** Supplied records follows **

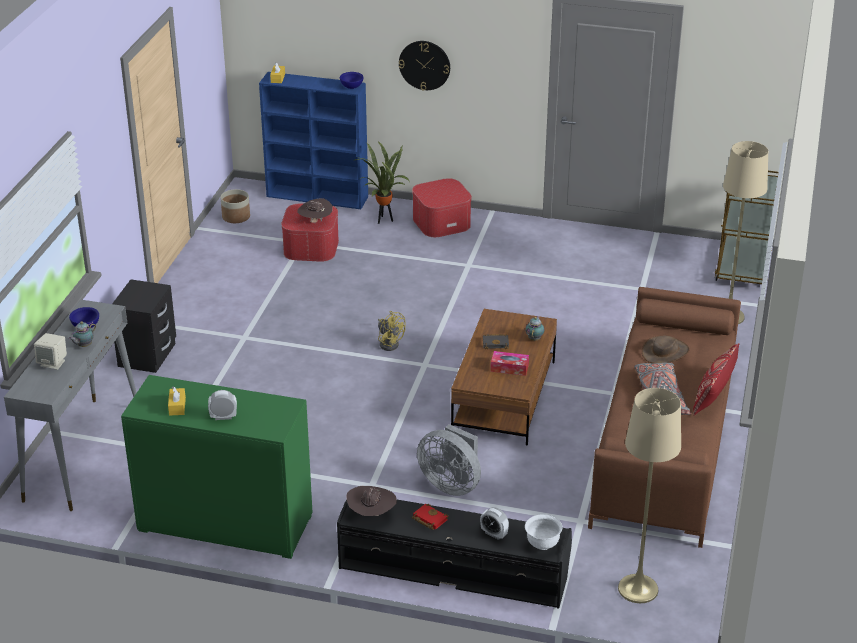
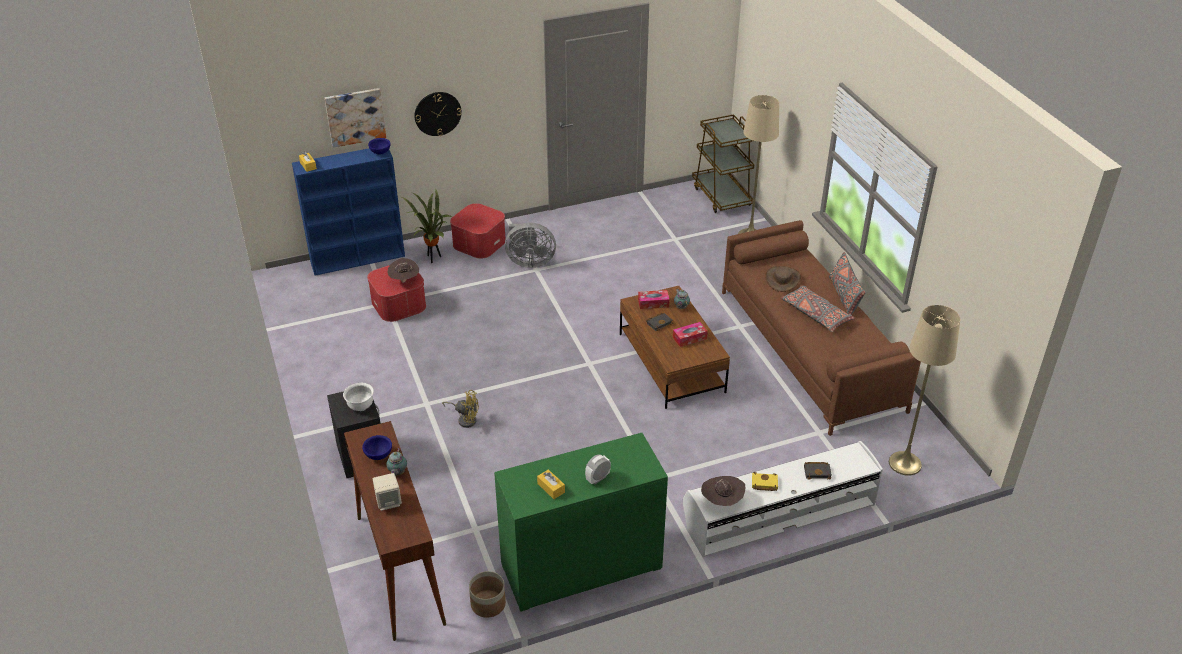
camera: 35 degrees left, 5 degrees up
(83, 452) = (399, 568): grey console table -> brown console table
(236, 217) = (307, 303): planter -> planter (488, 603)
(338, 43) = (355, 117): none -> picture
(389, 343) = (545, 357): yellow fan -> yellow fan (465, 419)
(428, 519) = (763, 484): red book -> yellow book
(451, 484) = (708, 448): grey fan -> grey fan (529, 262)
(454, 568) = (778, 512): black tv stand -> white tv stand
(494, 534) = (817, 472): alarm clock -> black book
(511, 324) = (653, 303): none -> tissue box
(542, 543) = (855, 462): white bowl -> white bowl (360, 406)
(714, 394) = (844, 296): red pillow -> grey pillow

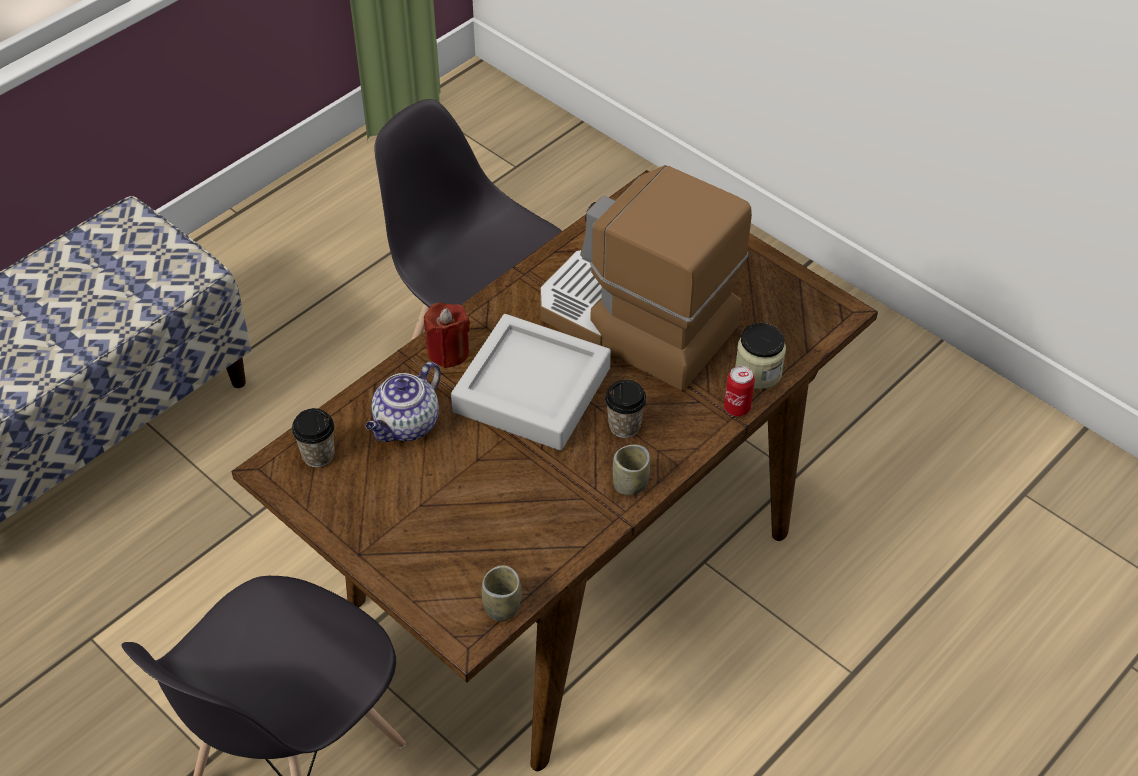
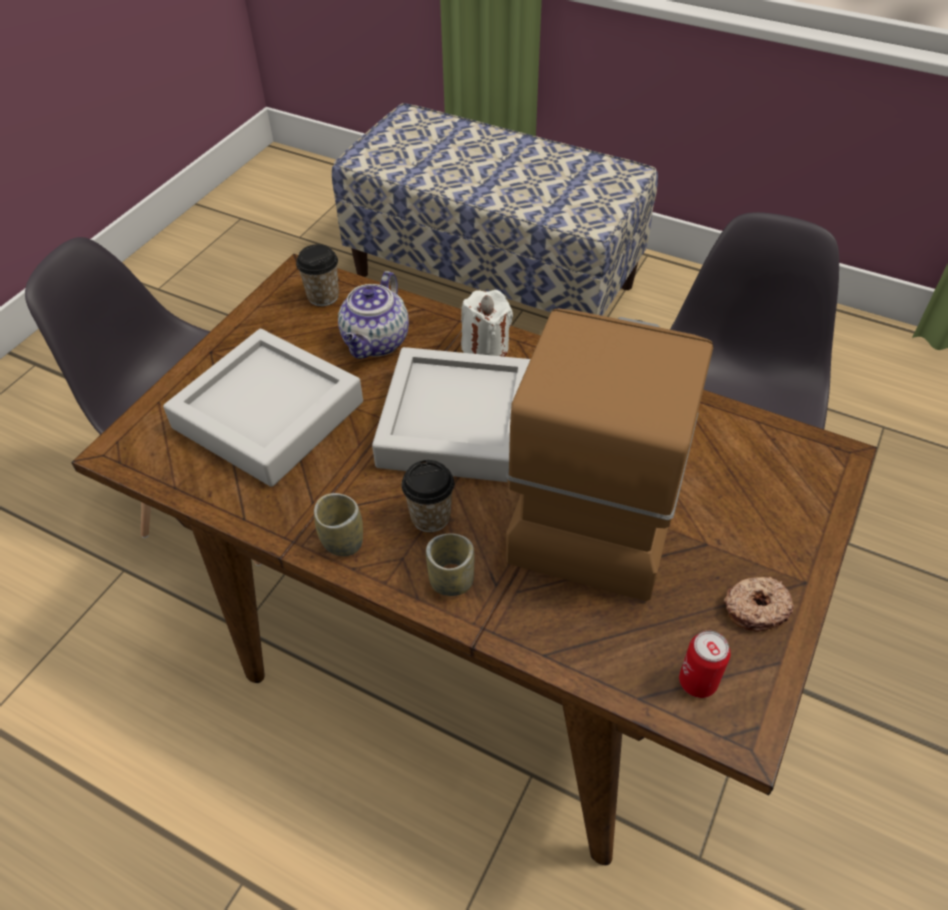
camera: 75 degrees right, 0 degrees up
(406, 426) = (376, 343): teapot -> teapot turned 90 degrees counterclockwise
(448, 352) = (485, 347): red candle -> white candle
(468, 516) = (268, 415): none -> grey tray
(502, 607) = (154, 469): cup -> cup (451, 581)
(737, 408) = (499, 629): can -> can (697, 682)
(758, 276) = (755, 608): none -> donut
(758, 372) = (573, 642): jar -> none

** End of Supplied records **

## The problem:
Transcribe exactly the lines running from the line with "(511, 324) = (653, 303): none -> tissue box" to the last line of the entries. Pictures stay out of the copy.

## Exercise response:
(511, 324) = (653, 303): none -> tissue box
(542, 543) = (855, 462): white bowl -> white bowl (360, 406)
(714, 394) = (844, 296): red pillow -> grey pillow

camera: 75 degrees right, 0 degrees up
(406, 426) = (376, 343): teapot -> teapot turned 90 degrees counterclockwise
(448, 352) = (485, 347): red candle -> white candle
(468, 516) = (268, 415): none -> grey tray
(502, 607) = (154, 469): cup -> cup (451, 581)
(737, 408) = (499, 629): can -> can (697, 682)
(758, 276) = (755, 608): none -> donut
(758, 372) = (573, 642): jar -> none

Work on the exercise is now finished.